### Consignes
1. Veuillez recopier le texte sur l'inflation à partir des mots « L’inflation élevée complique » et jusqu'aux mots « et des obligations. » inclus, en substituant « autorités monétaires » à « banques centrales ».
2. Rédigez la suite du texte sur l'inflation, en partant de sa dernière phrase.

═════ Extrait du document ═════

« L’inflation est toujours et partout un phénomène monétaire. »
Milton Friedman, 1963
On s’interroge toujours quant à la direction que prendront les actions et les obligations : le ralentissement de l’économie se transformera-t-il en récession? La contraction de 1,5 % de l’économie américaine au premier trimestre de 2022 a été une mauvaise surprise. L’inflation continue d’accaparer l’attention des marchés financiers, mais reste également au centre des préoccupations des ménages, des entreprises, des politiciens et des médias.
L’inflation élevée complique la question de savoir si la croissance l’emportera sur le ralentissement, et vice versa. Les investisseurs sur les marchés boursiers veulent de la croissance, mais pas au prix de l’inflation. En revanche, après quatre mois difficiles pour les investisseurs en obligations, les titres à revenu fixe sont mieux placés pour protéger les détenteurs de portefeuilles équilibrés si les banques centrales remontent trop fortement et trop rapidement les taux. Les gouverneurs des banques centrales doivent agir avec prudence pour augmenter les taux sans déclencher de récession. Une récession n’est pas notre scénario de référence, mais il est plus probable que cela se produise. La seule crainte d’une récession alimentera la volatilité des actions et des obligations.

═════ Données fournies ═════

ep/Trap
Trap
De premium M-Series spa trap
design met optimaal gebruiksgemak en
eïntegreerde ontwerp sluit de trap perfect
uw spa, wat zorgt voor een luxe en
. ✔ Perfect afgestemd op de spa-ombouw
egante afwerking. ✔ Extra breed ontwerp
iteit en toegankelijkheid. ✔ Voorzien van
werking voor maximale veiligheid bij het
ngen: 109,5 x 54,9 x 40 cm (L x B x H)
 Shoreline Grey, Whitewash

═════
═════ Données fournies ═════

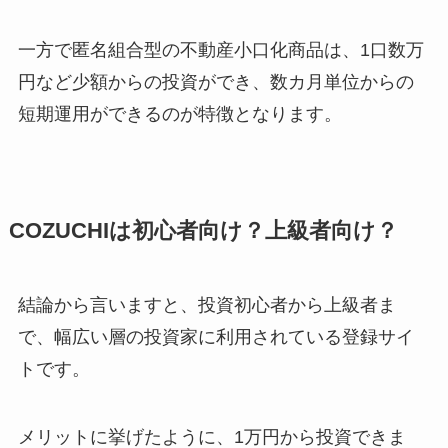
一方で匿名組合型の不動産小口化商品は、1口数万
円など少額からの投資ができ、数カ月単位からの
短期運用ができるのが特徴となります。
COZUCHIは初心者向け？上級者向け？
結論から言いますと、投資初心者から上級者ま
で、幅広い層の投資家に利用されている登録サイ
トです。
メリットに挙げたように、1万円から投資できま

═════

### Réponses
1.
L’inflation élevée complique la question de savoir si la croissance l’emportera sur le ralentissement, et vice versa. Les investisseurs sur les marchés boursiers veulent de la croissance, mais pas au prix de l’inflation. En revanche, après quatre mois difficiles pour les investisseurs en obligations, les titres à revenu fixe sont mieux placés pour protéger les détenteurs de portefeuilles équilibrés si les autorités monétaires remontent trop fortement et trop rapidement les taux. Les gouverneurs des autorités monétaires doivent agir avec prudence pour augmenter les taux sans déclencher de récession. Une récession n’est pas notre scénario de référence, mais il est plus probable que cela se produise. La seule crainte d’une récession alimentera la volatilité des actions et des obligations.

2.
En mai, les données contrastées ont aussi bien soutenu le scénario de croissance que celui d’un ralentissement. Les marchés (actions et obligations) ont en majorité fait du surplace au cours de la période, mais cela n’a pas empêché les cours des actions de toucher de nouveaux creux et les taux de rendement des obligations nord-américaines d’atteindre de nouveaux sommets au début du mois. La stagnation n’est certainement pas une raison de se réjouir. Les marchés financiers demeurent sous tension. Cependant, les cours des actions et des obligations ont cessé de baisser de façon simultanée, ce qui permet d’espérer une stabilisation des marchés. De fait, les investisseurs font une pause pour évaluer jusqu’à quel point les cours des actions et des obligations se sont ajustés aux mauvaises surprises de 2022. Ce qui se produit est sain et normal; il faut mettre fin à l’hémorragie avant de songer à la guérison.
Qu’est-ce qui a changé? L’inflation selon l’indice des prix à la consommation (IPC) aux États-Unis a ralenti pour la première fois en sept mois, s’établissant à 8,3 % en glissement annuel en avril, comparativement à 8,5 % en mars. Un mois ne dessine pas une tendance, mais il s’agit d’un signe encourageant qu’un atterrissage en douceur de l’économie américaine demeure possible.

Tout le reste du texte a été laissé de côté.